Finance Minister Gibson: “Very frugal budget with room for expansion”POSTED: 02/3/16 6:18 PM
St. Maarten News: The government intends to sell the new administration building on Pond Island for around 50 million guilders to social insurance agency SZV. With the building, SZV will also acquire the adjacent terrain of more than 15,000 square meters and the parking lot that borders on the TelEm property of 5,000 square meters. A parcel of land bordering on this parking lot of 1,800 square meters is also part of the deal. This appears from the explanatory notes with the draft 2016 budget that Governor Holiday submitted to the parliament on Monday.
In the preface, Finance Minister Richard Gibson Sr. points out the most remarkable change in this budget compared to those of previous years. “The ceiling for expenditures has been set at the level of revenue that can be realized with a great amount of certainty.”
The budget does not contain “results of initiatives that still have to be undertaken” and additional costs are only permitted “after additional income has been realized.”
The minister notes that this approach has resulted in a “very frugal budget that can be expanded as soon as revenue-increasing measures have yielded results.”
The government is faced with challenges to address a large number of bottlenecks in the field of finances, the minister writes. This is a reference to executing the budget, addressing liquidity deficits, payment arrears, budget discipline and issues with the sustainability of the healthcare and pension systems.
“We also have to address the urgent need for the growth of the functioning of the civil service – in quality and quantity – in a situation where budget cuts are necessary and inevitable, while realizing that the most important direction for solutions is towards a conservative spending policy and boosting a structural growth of government-revenue.”
Most items in the budget are not much higher than they were in 2015. “Increasing revenue requires adjustments to legislation and those processes take a serious amount of time. This means that results of such improvement-initiatives taken in 2016 will only yield results in 2017,” the document states.
Minister Gibson notes that St. Maarten’s debt/GDP ratio is 37 percent – “an acceptable level compared to the other countries in the Kingdom.”
Nevertheless, St. Maarten has to be careful with its investments and establish multi-annual priorities, the minister says. “This has to do with the interest rate that is currently extremely low, but it is expected to increase this year. The costs for future loans will therefore increase.”
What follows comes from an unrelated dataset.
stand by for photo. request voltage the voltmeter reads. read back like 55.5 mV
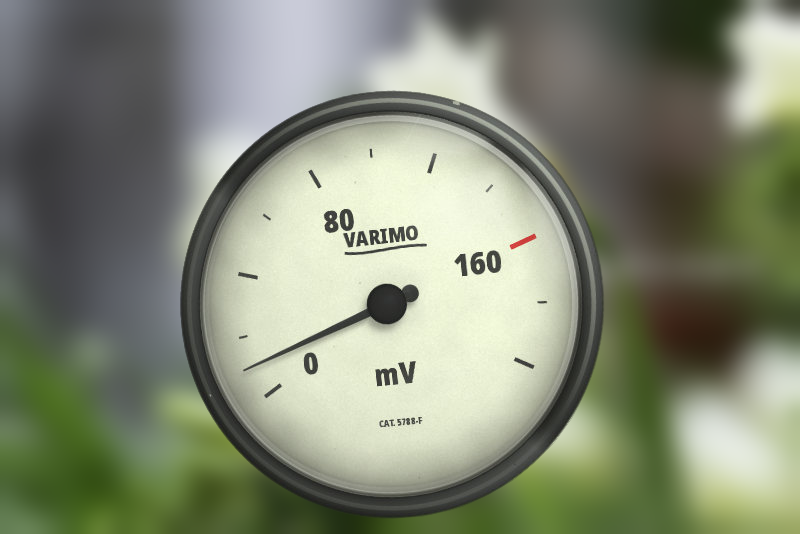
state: 10 mV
The country’s liquidity position remains worrisome. “The pressure remains high and in 2015 we could not use liquid resources to decrease payment arrears substantially. Far-reaching measures are needed to improve this situation structurally in 2016,” the minister points out.
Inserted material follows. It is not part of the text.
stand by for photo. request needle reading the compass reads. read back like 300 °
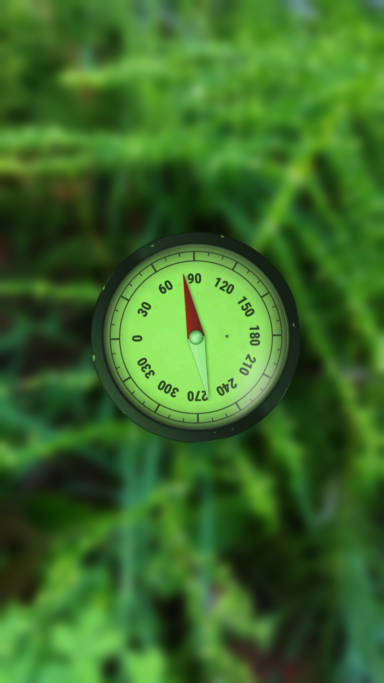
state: 80 °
Part of the plan is the sale of government assets (like the government building on Pond Island). The settlement of the division of assets of the former Netherlands Antilles also plays a part. The government thinks this will happen this year.
The budget for 2014 closed with a deficit of 15 million guilders, due to the fact that “budget-discipline is not at the desired level.”
The country’s GDP was 1.9 billion guilders in 2014, but tax revenue was 18 percent of GDP) – 4 percent below the average in the Caribbean.
The explanatory notes also address the political situation and its effect on the budget. “The frequent changes of government are in the way of the continuity of many initiatives. For consecutive governments it has proven difficult to realize their ambitions,” Minister Gibson writes.
With elections in September on the agenda, it is possible that yet another government will take office later this year.
Previous budgets always opted to bridge deficits by booking results of measures that still had to be taken. Due to the limited life cycle of the government these measures never came to fruition.
The 2016 budget does not contain such assumptions. Instead, the point of departure is the average revenue over the last three years, increased by the GDP-index.
All in all, the minister notes, the budget is based on a very conservative level of expenditures. “The government intends to do this through measures like a vacancy-stop, strict supervision over expenditures like fringe benefits for personnel, a stricter travel policy and a decrease in central costs for communication and utilities. Furthermore, the government will apply “integral reluctance” with purchases.
To address the payment arrears for general pension fund APS, the government intends to change the pension ordinance for civil servants retroactively to 10-10-10. The legal pension premium due to APS was 25 percent, but the government only paid 22 percent over the past five years. APS claims the difference, saying that its real costs are actually 28 percent. The government wants to decrease the premium retroactively to 22 percent and thinks it is possible in the future to further decrease this percentage to 18.
At the proposal of social insurance agency SZV, the government want to introduce a so-called swing-fund (schommelfonds) whereby deficits in the healthcare insurance (ZV), accident insurance (OV), and the healthcare fund for retired civil servants (FZOG) are compensated from surpluses in the AOV/AWW and AVBZ (old age pension, insurance for widows and orphans and insurance for the chronically ill and handicapped).